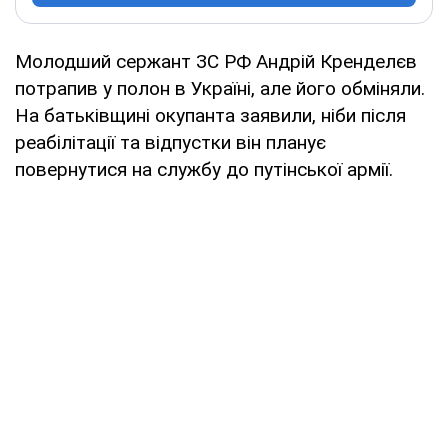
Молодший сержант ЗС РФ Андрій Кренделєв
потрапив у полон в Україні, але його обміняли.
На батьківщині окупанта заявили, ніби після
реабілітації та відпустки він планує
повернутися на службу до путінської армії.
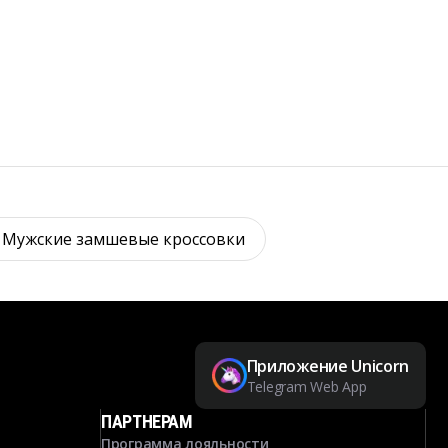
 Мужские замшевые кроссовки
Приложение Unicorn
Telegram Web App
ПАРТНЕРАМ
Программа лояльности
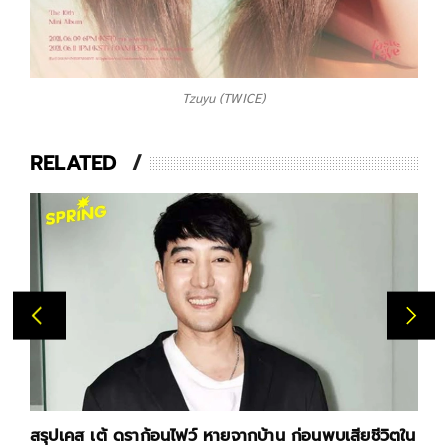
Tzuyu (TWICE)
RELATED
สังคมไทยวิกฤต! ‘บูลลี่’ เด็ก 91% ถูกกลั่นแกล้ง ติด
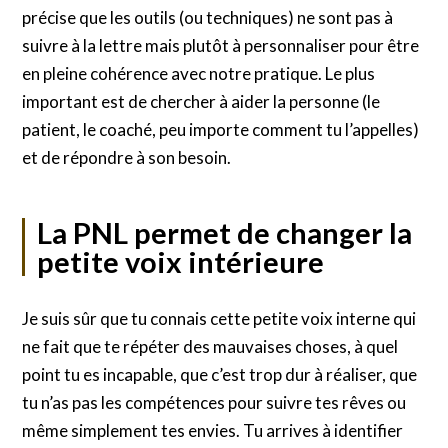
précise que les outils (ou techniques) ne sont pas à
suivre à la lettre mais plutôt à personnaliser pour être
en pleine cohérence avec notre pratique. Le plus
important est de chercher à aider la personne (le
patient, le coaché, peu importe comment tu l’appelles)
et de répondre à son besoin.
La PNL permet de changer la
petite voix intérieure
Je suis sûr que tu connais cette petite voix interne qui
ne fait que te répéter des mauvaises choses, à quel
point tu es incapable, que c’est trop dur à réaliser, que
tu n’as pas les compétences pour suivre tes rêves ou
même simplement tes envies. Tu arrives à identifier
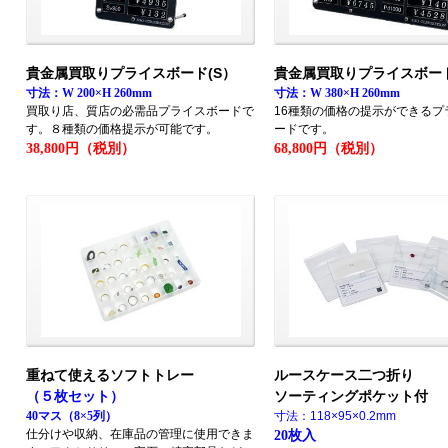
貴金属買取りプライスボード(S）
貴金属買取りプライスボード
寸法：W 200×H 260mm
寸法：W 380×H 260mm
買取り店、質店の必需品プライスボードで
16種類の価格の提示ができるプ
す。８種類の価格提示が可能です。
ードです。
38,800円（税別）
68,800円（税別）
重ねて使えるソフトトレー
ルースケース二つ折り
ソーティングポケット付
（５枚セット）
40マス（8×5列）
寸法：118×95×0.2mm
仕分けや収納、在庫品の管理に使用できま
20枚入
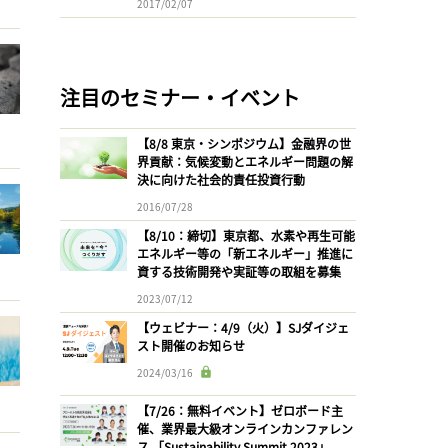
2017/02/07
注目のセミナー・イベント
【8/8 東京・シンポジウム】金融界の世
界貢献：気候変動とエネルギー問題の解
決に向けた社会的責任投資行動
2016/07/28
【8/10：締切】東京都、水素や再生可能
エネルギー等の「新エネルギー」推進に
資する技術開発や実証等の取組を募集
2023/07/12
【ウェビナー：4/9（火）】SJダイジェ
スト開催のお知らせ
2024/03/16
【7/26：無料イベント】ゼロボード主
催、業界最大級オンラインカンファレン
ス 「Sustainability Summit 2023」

------------------------------------------------

▶ Your assignment
Repeat every line of text in the material above word for word, leaving out the pictures.

▶ Response to this task
Молодший сержант ЗС РФ Андрій Кренделєв
потрапив у полон в Україні, але його обміняли.
На батьківщині окупанта заявили, ніби після
реабілітації та відпустки він планує
повернутися на службу до путінської армії.
 Мужские замшевые кроссовки
Приложение Unicorn
Telegram Web App
ПАРТНЕРАМ
Программа лояльности
Tzuyu (TWICE)
RELATED
สังคมไทยวิกฤต! ‘บูลลี่’ เด็ก 91% ถูกกลั่นแกล้ง ติด
précise que les outils (ou techniques) ne sont pas à
suivre à la lettre mais plutôt à personnaliser pour être
en pleine cohérence avec notre pratique. Le plus
important est de chercher à aider la personne (le
patient, le coaché, peu importe comment tu l’appelles)
et de répondre à son besoin.
La PNL permet de changer la
petite voix intérieure
Je suis sûr que tu connais cette petite voix interne qui
ne fait que te répéter des mauvaises choses, à quel
point tu es incapable, que c’est trop dur à réaliser, que
tu n’as pas les compétences pour suivre tes rêves ou
même simplement tes envies. Tu arrives à identifier
貴金属買取りプライスボード(S）
貴金属買取りプライスボード
寸法：W 200×H 260mm
寸法：W 380×H 260mm
買取り店、質店の必需品プライスボードで
16種類の価格の提示ができるプ
す。８種類の価格提示が可能です。
ードです。
38,800円（税別）
68,800円（税別）
重ねて使えるソフトトレー
ルースケース二つ折り
ソーティングポケット付
（５枚セット）
40マス（8×5列）
寸法：118×95×0.2mm
仕分けや収納、在庫品の管理に使用できま
20枚入
2017/02/07
注目のセミナー・イベント
【8/8 東京・シンポジウム】金融界の世
界貢献：気候変動とエネルギー問題の解
決に向けた社会的責任投資行動
2016/07/28
【8/10：締切】東京都、水素や再生可能
エネルギー等の「新エネルギー」推進に
資する技術開発や実証等の取組を募集
2023/07/12
【ウェビナー：4/9（火）】SJダイジェ
スト開催のお知らせ
2024/03/16
【7/26：無料イベント】ゼロボード主
催、業界最大級オンラインカンファレン
ス 「Sustainability Summit 2023」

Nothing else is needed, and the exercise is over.